Canagarajah notes the role of technology as a material actor, using the hashtag as an example of the kind of entextualization that emerges as meaning builds and shifts from activities within a “whole network working together” (21): rather than crediting a single author, such entextualization sees meaning as “coconstructed in the doing” (21). For participants, creating text becomes an “everyday practice” (22).

Such approaches to textuality, Canagarajah argues, call into view prior literacies that practiced texts as embodied and social and that were erased by Western culture (22).

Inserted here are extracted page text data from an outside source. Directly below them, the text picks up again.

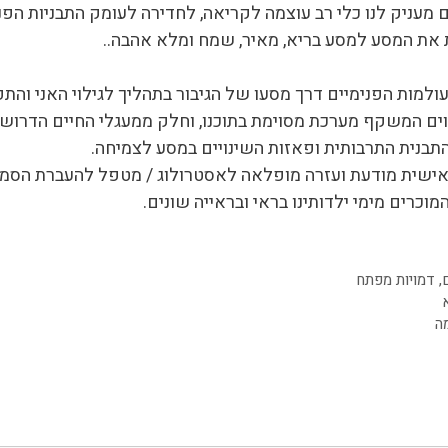
ים מעניק לנו כלי רב עוצמה לקריאה, לחדירה לעומק התבניות ה
ות את המסע למסע בריא, מאיר, שמח ומלא אהבה..
ות הפנימיים דרך מסעו של הגיבור בתהליך לגילוי האני והתפ
ים המשקף מערכת מסוימת בתוכנו, וחלק ממעגלי החיים הדרושי
נית התרבותית ופאזות השינויים במסע לצמיחה.
ה אישית מודעת ועזרה מופלאה לאסטרולוג / מטפל להעברת הס
וכרים מימי ילדותינו בראי ובראייה שונים.
,
דמויות מפתח
ה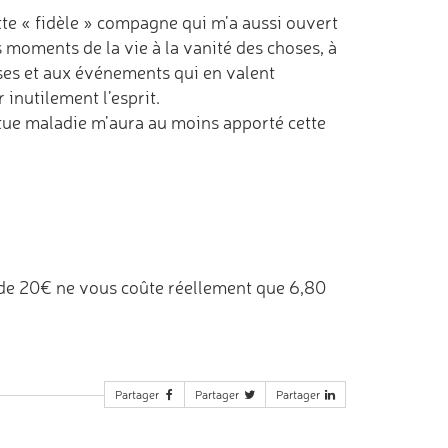
cette « fidèle » compagne qui m’a aussi ouvert
ns moments de la vie à la vanité des choses, à
oses et aux événements qui en valent
inutilement l’esprit.
outue maladie m’aura au moins apporté cette
de 20€ ne vous coûte réellement que 6,80
Partager
Partager
Partager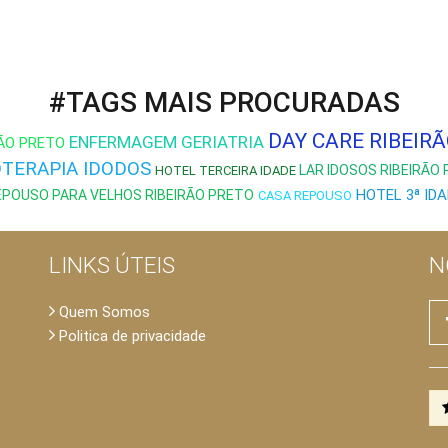
#TAGS MAIS PROCURADAS
DAY CARE RIBEIR
ENFERMAGEM GERIATRIA
RÃO PRETO
OTERAPIA IDODOS
LAR IDOSOS RIBEIRÃO
HOTEL TERCEIRA IDADE
HOTEL 3ª ID
EPOUSO PARA VELHOS RIBEIRÃO PRETO
CASA REPOUSO
LINKS ÚTEIS
N
Quem Somos
a
Rua Marechal Deodoro, 1960 / Alto da Boa Vista
Rua
Politica de privacidade
Ribeirão Preto - SP
Ribe
contato@geriatriarama.com.br
con
(016) 3515-6547
(01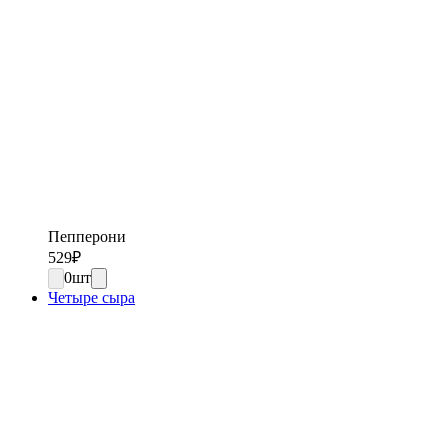
Пепперони
529
₽
0
шт
Четыре сыра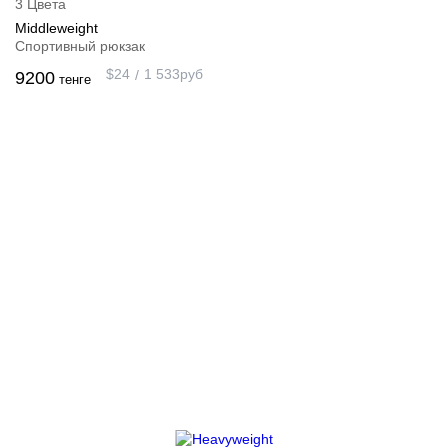
3 Цвета
Middleweight
Спортивный рюкзак
$
24
1 533
руб
9200
тенге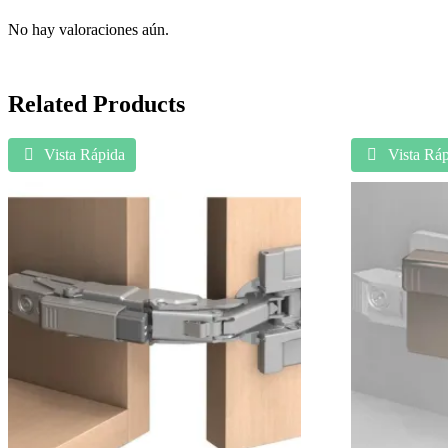
No hay valoraciones aún.
Related Products
Vista Rápida
Vista Ráp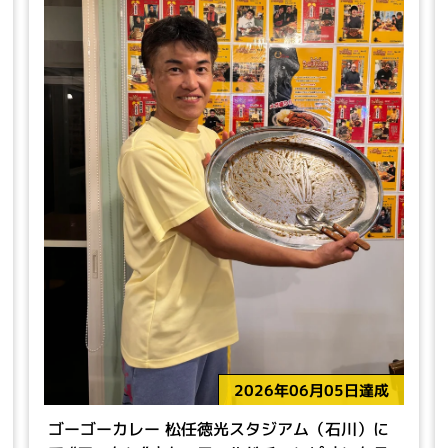
2026年06月05日達成
ゴーゴーカレー 松任徳光スタジアム（石川）に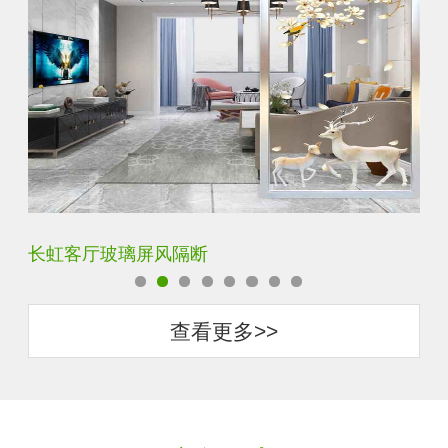
夹丝夹胶夹绢玻璃屏风
玄
查看更多>>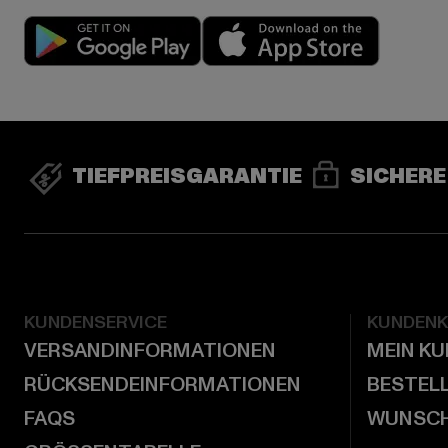
Play market
App stor
TIEFPREISGARANTIE
SICHERE
KUNDENSERVICE
KUNDEN
VERSANDINFORMATIONEN
MEIN K
RÜCKSENDEINFORMATIONEN
BESTEL
FAQS
WUNSCH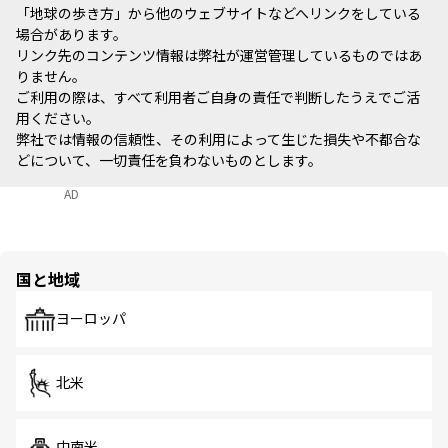
「地球の歩き方」から他のウェブサイトなどへリンクをしている
場合があります。
リンク先のコンテンツ情報は弊社が運営管理しているものではあ
りません。
ご利用の際は、すべて利用者ご自身の責任で判断したうえでご活
用ください。
弊社では情報の信頼性、その利用によって生じた損失や不都合な
どについて、一切責任を負わないものとします。
AD
国と地域
ヨーロッパ
北米
中南米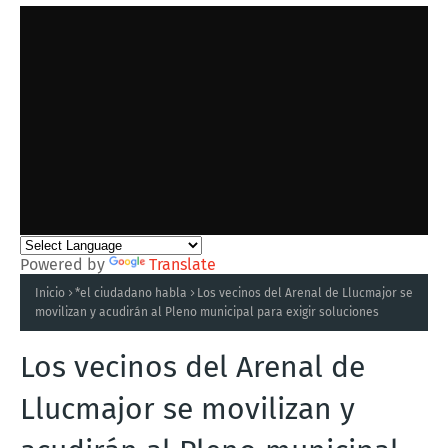
Powered by
Translate
Inicio
*el ciudadano habla
Los vecinos del Arenal de Llucmajor se
movilizan y acudirán al Pleno municipal para exigir soluciones
Los vecinos del Arenal de
Llucmajor se movilizan y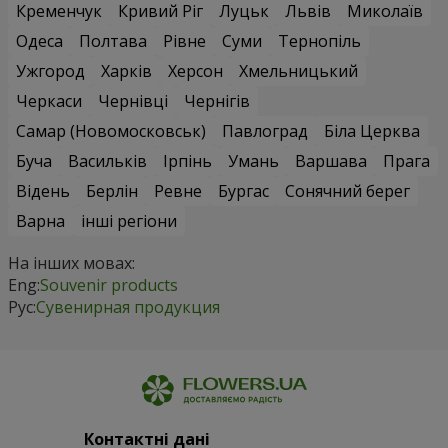
Кременчук
Кривий Ріг
Луцьк
Львів
Миколаїв
Одеса
Полтава
Рівне
Суми
Тернопіль
Ужгород
Харків
Херсон
Хмельницький
Черкаси
Чернівці
Чернігів
Самар (Новомосковськ)
Павлоград
Біла Церква
Буча
Васильків
Ірпінь
Умань
Варшава
Прага
Відень
Берлін
Ревне
Бургас
Сонячний берег
Варна
інші регіони
На інших мовах:
Eng:
Souvenir products
Рус:
Сувенирная продукция
Контактні дані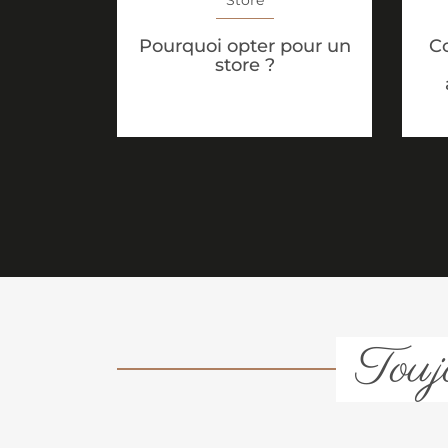
Store
C
Pourquoi opter pour un
store ?
Toujo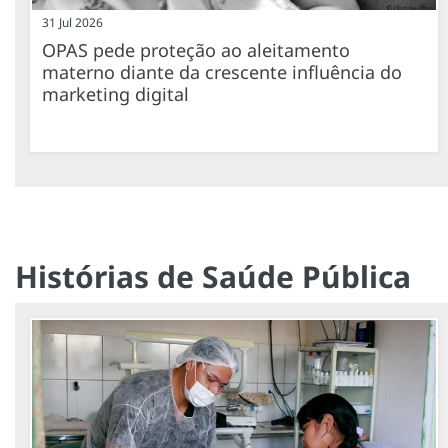
31 Jul 2026
OPAS pede proteção ao aleitamento
materno diante da crescente influência do
marketing digital
Histórias de Saúde Pública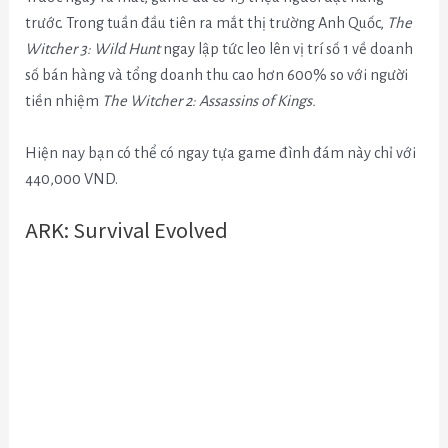
trước. Trong tuần đầu tiên ra mắt thị trường Anh Quốc,
The
Witcher 3: Wild Hunt
ngay lập tức leo lên vị trí số 1 về doanh
số bán hàng và tổng doanh thu cao hơn 600% so với người
tiền nhiệm
The Witcher 2: Assassins of Kings.
Hiện nay bạn có thể có ngay tựa game đình đám này chỉ với
440,000 VND.
ARK: Survival Evolved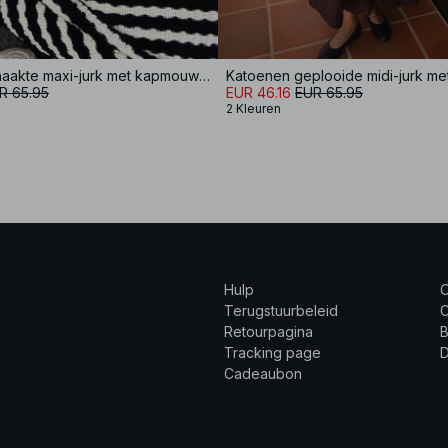
Gebreide gehaakte maxi-jurk met kapmouwen
R 65.95
EUR 46.16
EUR 65.95
2 Kleuren
Hulp
Terugstuurbeleid
C
Retourpagina
B
Tracking page
Cadeaubon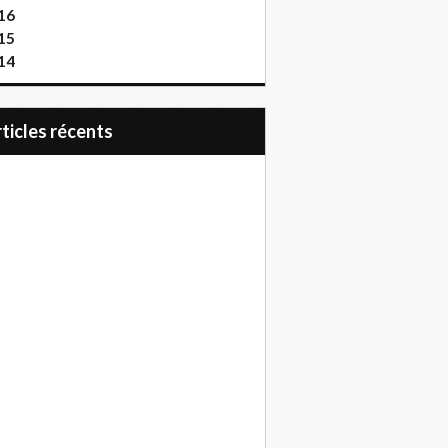
16
15
14
articles récents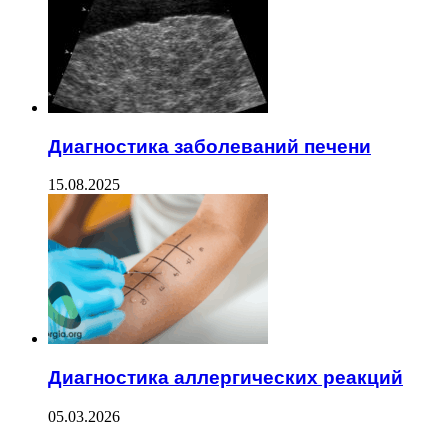
Диагностика заболеваний печени
15.08.2025
Диагностика аллергических реакций
05.03.2026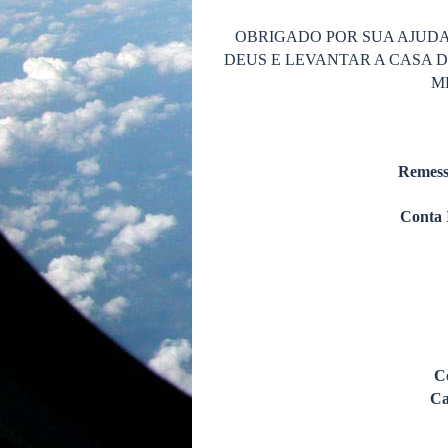
OBRIGADO POR SUA AJUDA
DEUS E LEVANTAR A CASA 
M
Remess
Conta 
C
Ca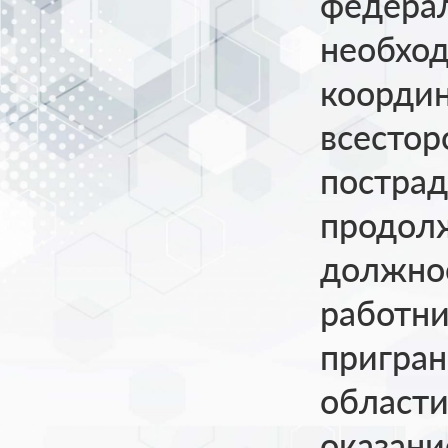
федерал
необход
координ
всесто
пострад
продол
должно
работни
пригран
области
оказани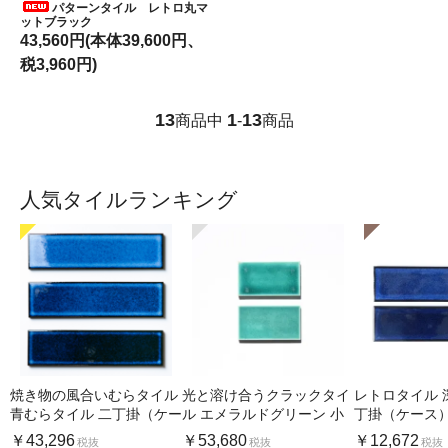
パターンタイル レトロ丸マ
ットブラック
43,560円(本体39,600円、
税3,960円)
13
1
13
商品中
-
商品
人気タイルランキング
焼き物の風合いむらタイル
光と溶け合うクラックタイ
レトロタイル 
青むらタイル 二丁掛（ケー
ル エメラルドグリーン 小
丁掛（ケース
ス）
口（ケース）
￥43,296
￥53,680
￥12,672
税抜
税抜
税抜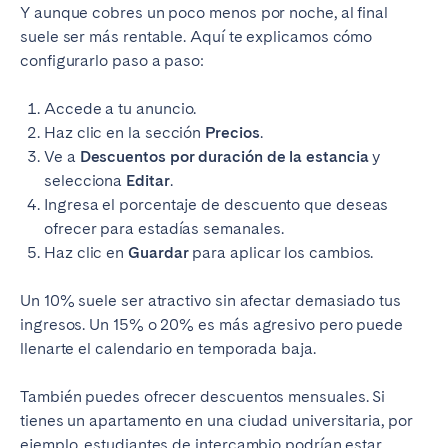
Y aunque cobres un poco menos por noche, al final
suele ser más rentable. Aquí te explicamos cómo
configurarlo paso a paso:
Accede a tu anuncio.
Haz clic en la sección
Precios
.
Ve a
Descuentos por duración de la estancia
y
selecciona
Editar
.
Ingresa el porcentaje de descuento que deseas
ofrecer para estadías semanales.
Haz clic en
Guardar
para aplicar los cambios.
Un 10% suele ser atractivo sin afectar demasiado tus
ingresos. Un 15% o 20% es más agresivo pero puede
llenarte el calendario en temporada baja.
También puedes ofrecer descuentos mensuales. Si
tienes un apartamento en una ciudad universitaria, por
ejemplo, estudiantes de intercambio podrían estar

He uses his own Tamil heritage to explore how a single text, preserved orally, drew its significance from performance in varied settings across time: “The transcribed version was not the full ‘text’”; rather, the emotional experience engendered by encountering the text in specific material, social, and affective moments gave the text its meaning (23).

After summarizing the contents of the special issue, Canagarajah contends that movement from autonomous literacy to the fluidity and expansiveness of the material turn does not guarantee “more inclusive and democratic literacies” (26). The resources that permit coproduction of meaning, in his view, also serve interests that may wish to hide their own agendas. As a counter to this danger, Canagarajah argues that “critical intervention” remains possible because “[n]o one can control the weaving of the text” (26).